The inhibition of HIV-1 BaL infection of the MAGI-CCR5 target cells by FTS was unimpressive (~40% inhibition at a 100 μM concentration) but significant in comparison with that attributable only to the diluent containing DMSO (Figure 2, top panel). The observed inhibition could not have been caused by cytotoxic effects of the compound. Nevertheless, these data suggest that FTS does not meet criteria for further development as a topical microbicide. These results merit further discussion, and should not discourage from additional research regarding the potential application of FTS for pre-exposure prophylaxis.
Results of earlier experiments (Harmon and Ratner, 2008) showed that FTS at a 50 μM concentration caused a 99.7 +/- 2 % inhibition of infection. The R5 virus HIVYU2 and TZM-BL cells were used in these experiments. More significantly, the cells were pre-incubated with FTS for 1 hr prior to the addition of virus, as compared with 15 min in the experiments described in the Results section. An appropriate duration of pre-exposure to a compound targeted to host cell proteins before exposure to HIV-1 is likely to be required for optimal expression of antiviral activity. In this respect it should also be mentioned that inhibition of Ras activation by FTS and other compounds was performed with serum-starved cells (Harmon and Ratner, 2008). This was not so when inhibition of HIV-1 infection was measured. Pre-exposure to compound with anti-HIV-1 activity for 1 hr or longer is impractical for topical microbicides to be applied vaginally or rectally before intercourse.

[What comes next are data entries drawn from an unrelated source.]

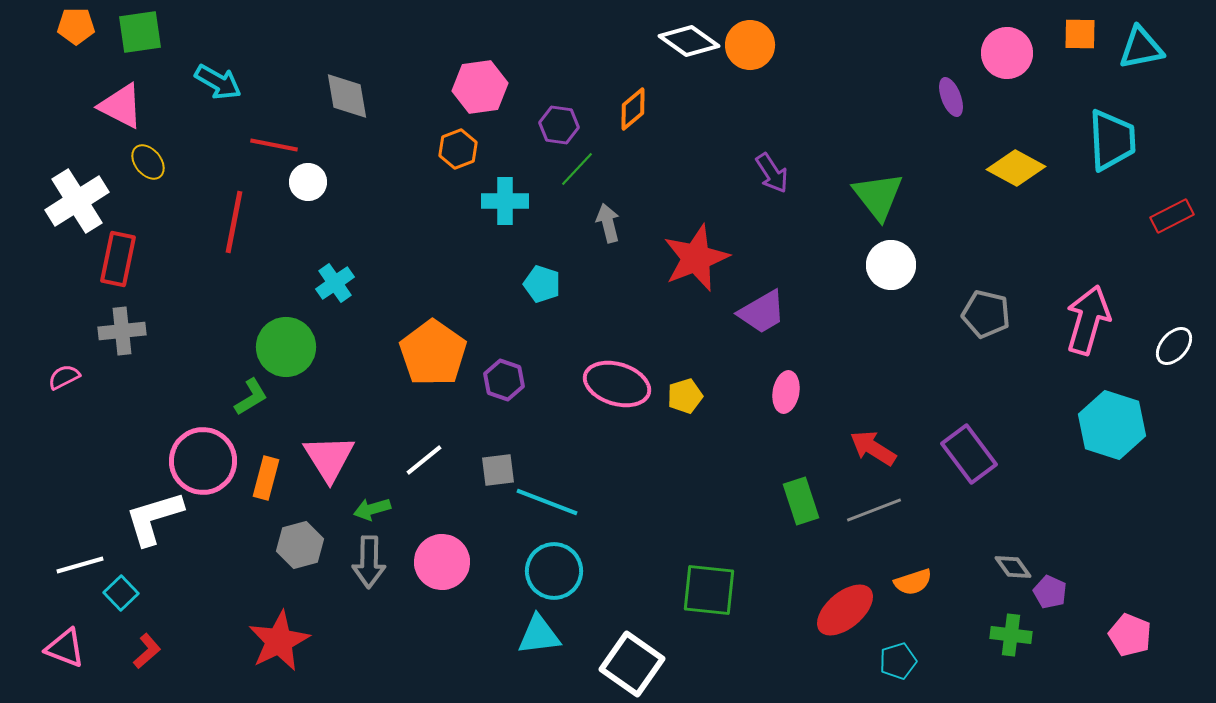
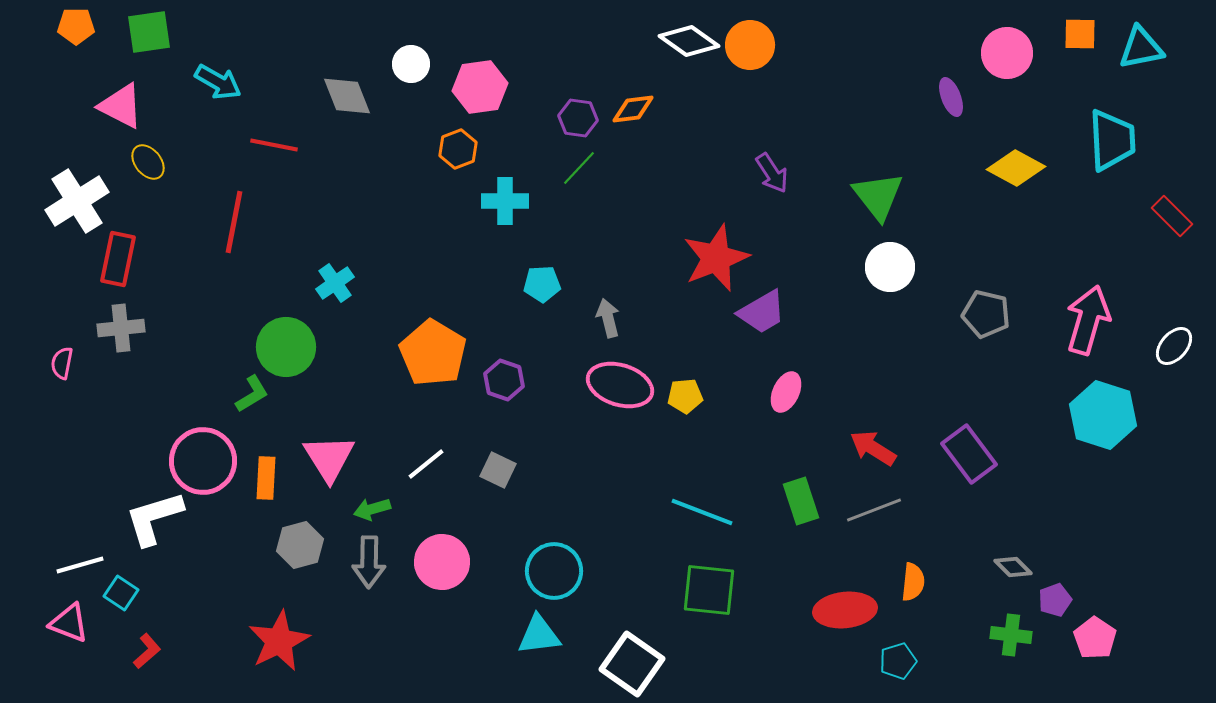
green square at (140, 32): moved 9 px right
gray diamond at (347, 96): rotated 12 degrees counterclockwise
orange diamond at (633, 109): rotated 33 degrees clockwise
purple hexagon at (559, 125): moved 19 px right, 7 px up
green line at (577, 169): moved 2 px right, 1 px up
white circle at (308, 182): moved 103 px right, 118 px up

The limited success of microbicide efficacy trials has led to the consideration of oral pre-exposure prophylaxis with antiretroviral drugs to prevent sexual transmission of HIV (Garcia- Lerma et al., 2008; Cohen et al., 2008). In the latter setting, pharmaceuticals targeted to host cell proteins essential for HIV-1 replication (including FTS) may find advantageous new applications. Methods for sustained continuous release (e.g. from a vaginal ring) should be considered in this regard. Continual topical FTS release would likely overcome problems due to the relatively short half-life of orally administered FTS (about 3hr; Tsimberidou et al., 2009) and the dose-dependent potential side effects (diarrhea; completely correctable with oral antidiarrheals) of the compound applied systemically (Borthakur et al., 2007). Animal model experiments will be required in order to investigate further the potential of FTS for anti-HIV-1 prophylaxis.